In August 2015, the FASB issued ASU No. 2015-14, Revenue from Contracts with Customers (Topic 606): Deferral of the Effective Date, which defers the effective date of ASU 2014-09 by one year to now be effective for fiscal years, and interim reporting periods within those years, beginning after December 15, 2017.  Early adoption of the standard is permitted but not before the original effective date of December 15, 2016.  The ASU may be adopted using a full retrospective approach or reporting the cumulative effect as of the date of adoption.  We are currently evaluating the impact of adopting this guidance.

Inventory.  In July 2015, the FASB issued ASU No. 2015-11, Inventory: Simplifying the Measurement of Inventory.  ASU 2015-11 changes the criteria for measuring inventory within the scope of the ASU.  Inventory will now be measured at the lower of cost and net realizable value, while the concept of market value will be eliminated.  The ASU defines net realizable value as the estimated selling process in the ordinary course of business, less reasonably predictable costs of completion, disposal and transportation.  ASU 2015-11 is effective for fiscal years beginning after December 15, 2016, and interim periods within those fiscal years, with earlier adoption permitted.  The prospective adoption of the ASU is required.  We are currently evaluating the impact of adopting this guidance.
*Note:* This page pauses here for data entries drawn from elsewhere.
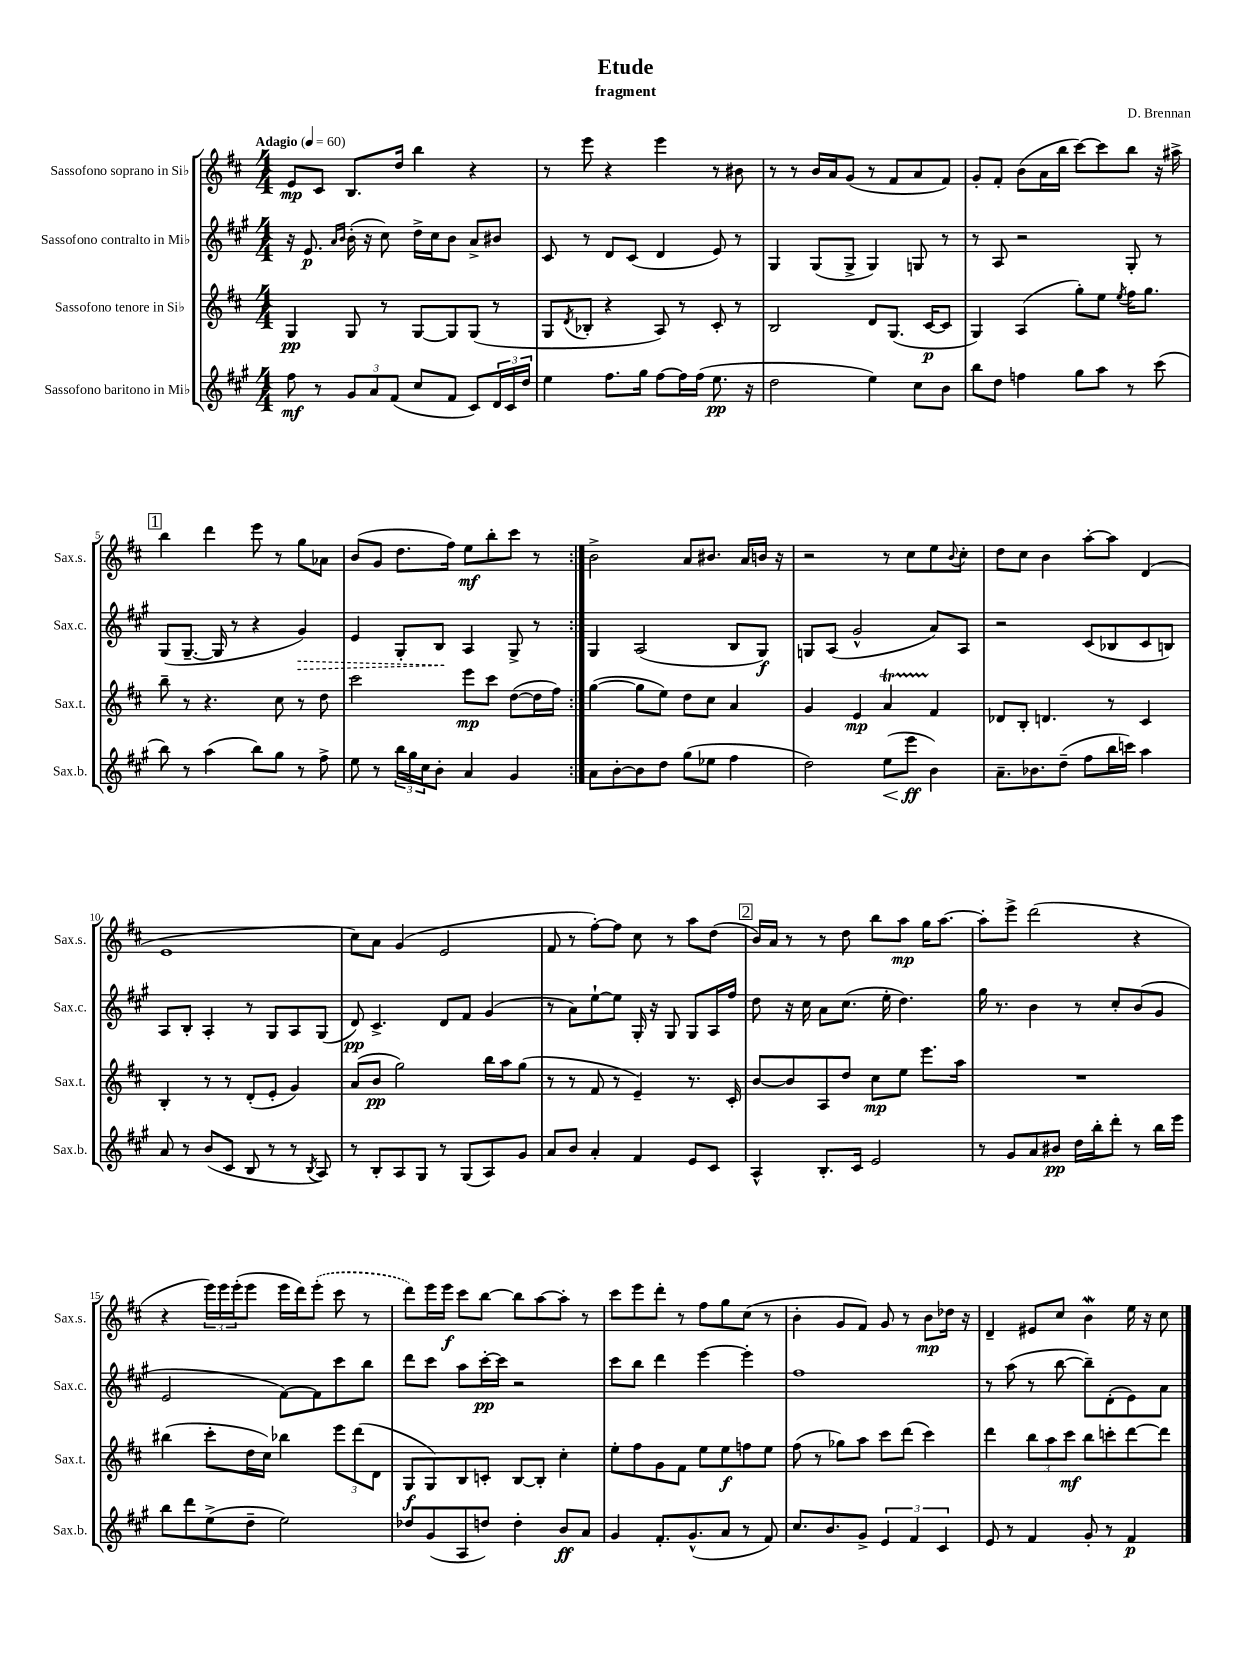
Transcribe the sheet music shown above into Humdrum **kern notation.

**kern	**kern	**kern	**kern
*staff4	*staff3	*staff2	*staff1
*clefG2	*clefG2	*clefG2	*clefG2
*k[f#c#g#]	*k[f#c#]	*k[f#c#g#]	*k[f#c#]
*M4/4	*M4/4	*M4/4	*M4/4
*MM60	*MM60	*MM60	*MM60
8ff#	4G	16r	8e
.	.	8.e	.
8r	.	.	8c#
.	.	16qqa	.
.	.	16qqb	.
12g#	8G	(16b'	8.B
.	.	16r	.
12a	.	.	.
.	8r	8cc#)	.
(12f#	.	.	.
.	.	.	16dd
8cc#	[8G	16dd^	4bb
.	.	16cc#	.
8f#	8G]	8b	.
8c#)	(8G	8a^	4r
24d	8r	8b#	.
24c#	.	.	.
24dd	.	.	.
=	=	=	=
4ee	8G	8c#	8r
.	8qd	.	.
.	8B-'	8r	8eee
8.ff#	4r	8d	4r
.	.	(8c#	.
16gg#	.	.	.
[8ff#	8A)	4d	4eee
16ff#]	8r	.	.
(16ff#	.	.	.
8.ee	8c#'	8e)	8r
.	8r	8r	8b#
16r	.	.	.
=	=	=	=
2dd	2B	4G#	8r
.	.	.	8r
.	.	(8G#	16b
.	.	.	16a
.	.	8G#^	(8g
4ee)	8d	4G#)	8r
.	(8.G	.	8f#
8cc#	.	8G	8a
.	[16c#	.	.
8b	8c#]	8r	8f#)
=	=	=	=
8bb	4G)	8r	8g'
8dd	.	8A	8f#'
4ff	(4A	2r	(8b
.	.	.	16a
.	.	.	16bb
8gg#	8gg')	.	[8ccc#)
8aa	8ee	.	8ccc#]
.	8qee	.	.
8r	16ff#	8G#'	8bb
.	8.gg	.	.
(8ccc#	.	8r	16r
.	.	.	16aa#^
=	=	=	=
8bb)	8bb~	(8G#	4bb
8r	8r	[8.G#~	.
(4aa	4.r	.	4ddd
.	.	16G#]	.
.	.	8r	.
8bb)	.	4r	8eee
8gg#	8cc#	.	8r
8r	8r	4g#)	8gg
8ff#^	8dd	.	8a-
=	=	=	=
8ee	2ccc#	4e	(8b
8r	.	.	8g
24bb	.	8G#'	8.dd
24gg#	.	.	.
24cc#	.	.	.
8b'	.	8B	.
.	.	.	16ff#)
4a	8eee	4A	8ee
.	8ccc#	.	8bb'
4g#	([8dd	8G#^	8ccc#
.	16dd]	8r	8r
.	16ff#)	.	.
=:|!	=:|!	=:|!	=:|!
8a	([4gg	4G#	2b^
[8b'	.	.	.
8b]	8gg]	(2A	.
8dd	8ee)	.	.
(8gg#	8dd	.	8a
8ee-	8cc#	.	8.b#
4ff#	4a	8B	.
.	.	.	16a
.	.	8G#)	16b
.	.	.	16r
=	=	=	=
2dd)	4g	8G	2r
.	.	(8A	.
.	4e	2g#^^	.
(8ee	4a	.	8r
8eee	.	.	8cc#
4b)	4f#	8a)	8ee
.	.	.	8qqb
.	.	8A	8cc#'
=	=	=	=
8.a~	8d-	2r	8dd
.	8B'	.	8cc#
8.b-	.	.	.
.	4.d	.	4b
(8dd~	.	.	.
8ff#	.	(8c#	[8aa'
16bb	8r	8B-	8aa]
16ccc)	.	.	.
4aa	4c#	8c#	(4d
.	.	8B)	.
=	=	=	=
8a	4B'	8A	1e
8r	.	8B'	.
(8b	8r	4A'	.
8c#	8r	.	.
8B	(8d'	8r	.
8r	8e'	8G#	.
8r	4g)	8A	.
8qB	.	.	.
8A)	.	(8G#	.
=	=	=	=
8r	(8a	8d)	8cc#)
8B'	8b	4.c#^	8a
8A	2gg)	.	(4g
8G#	.	.	.
8r	.	8d	2e
(8G#	.	8f#	.
8A)	16bb	(4g#	.
.	16aa	.	.
8g#	(8gg	.	.
=	=	=	=
8a	8r	8r	8f#
8b	8r	8a)	8r
4a'	8f#	[8ee`	[8ff#')
.	8r	8ee]	8ff#]
4f#	4e~)	16G#'	8cc#
.	.	16r	.
.	.	8G#	8r
8e	8.r	8G#	8aa
8c#	.	16A	(8dd
.	16c#'	16ff#	.
=	=	=	=
4A^^	[8b	8dd	16b)
.	.	.	16a
.	8b]	16r	8r
.	.	16cc#	.
8.B'	8A	8a	8r
.	8dd	(8.cc#	8dd
16c#	.	.	.
2e	8cc#	.	8bb
.	.	16ee'	.
.	8ee	4.dd)	8aa
.	8.eee	.	16gg
.	.	.	[8.aa
.	16aa	.	.
=	=	=	=
8r	1r	16gg#	8aa']
.	.	8.r	.
8g#	.	.	8eee^
8a	.	4b	(2ddd
8b#	.	.	.
16dd	.	8r	.
16bb'	.	.	.
8ddd'	.	8cc#'	.
8r	.	(8b	4r
16bb	.	8g#	.
16eee	.	.	.
=	=	=	=
8bb	(4bb#	2e	4r
8ddd	.	.	.
(8ee^	8ccc#'	.	24eee)
.	.	.	24eee
.	.	.	(24eee'
8dd~	16dd	.	8eee
.	16cc#)	.	.
2ee)	4bb-	[8f#)	16eee
.	.	.	16ddd)
.	.	8f#]	(8eee'
.	12eee	8ccc#	8ccc#
.	(12ddd	.	.
.	.	8bb	8r
.	12d	.	.
=	=	=	=
8dd-	8G	8ddd	8ddd)
(8g#	8G)	8ccc#	16eee
.	.	.	16eee
8A	8B	8aa	8ccc#
8dd)	8c'	[16ccc#'	[8bb
.	.	16ccc#]	.
4dd'	[8B	2r	8bb]
.	8B']	.	[8aa
8b	4cc#'	.	8aa']
8a	.	.	8r
=	=	=	=
4g#	8ee'	8ccc#	8ccc#
.	8ff#	8bb	8eee
8.f#'	8g	4ddd	8ddd'
.	8f#	.	8r
(8.g#^^	.	.	.
.	8ee	[4eee	8ff#
8a	8ee	.	8gg
8r	8ff	4eee']	(8cc#
8f#)	8ee	.	8r
=	=	=	=
8.cc#	(8ff#	1ff#	4b'
.	8r	.	.
8.b	.	.	.
.	8gg-)	.	8g
8g#^	8aa	.	8f#)
6e	8ccc#	.	8g
.	(8ddd	.	8r
6f#	.	.	.
.	4ccc#)	.	8b
6c#	.	.	.
.	.	.	16dd-
.	.	.	16r
=	=	=	=
8e	4ddd	8r	4d~
8r	.	(8aa	.
4f#	12bb	8r	8e#
.	12aa	.	.
.	.	[8bb	8cc#
.	12ccc#	.	.
8g#'	8bb	8bb~])	4b
8r	8ccc'	(8d'	.
4f#	[8ddd	8e)	16ee
.	.	.	16r
.	8ddd]	8a	8cc#
==	==	==	==
*-	*-	*-	*-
Deferred Taxes.  In November 2015, the FASB issued ASU No. 2015-17, Income Taxes (Topic 740): Balance Sheet Classification of Deferred Taxes, which eliminates the requirement to present deferred tax liabilities and assets as current and non-current in a classified balance sheet.  Instead, all deferred tax assets and liabilities will be required to be presented as non-current.  The ASU is effective for fiscal years beginning after December 15, 2016, and interim periods within those fiscal years.  The amendments in this guidance may be applied prospectively to all deferred tax liabilities and assets or retrospectively to all periods presented with earlier application permitted for financial statements that have not been issued.  This ASU is not expected to have a material impact on our financial statements.

Leases.  In February 2016, the FASB issued ASU No. 2016-02, Leases (Topic 842).  The amended guidance is intended to increase transparency and comparability among organizations by recognizing lease assets and lease liabilities on the balance sheet and disclosing key information about leasing arrangements.  The adoption of this guidance is expected to result in a significant portion of our operating leases being recognized on our Balance Sheets.  The guidance requires lessees and lessors to recognize and measure leases at the beginning of the earliest period presented using a modified retrospective approach.  ASU 2016-02 is effective for fiscal years beginning after December 15, 2018 and interim periods within those fiscal years with earlier adoption permitted.  We are currently evaluating the impact of adopting this guidance.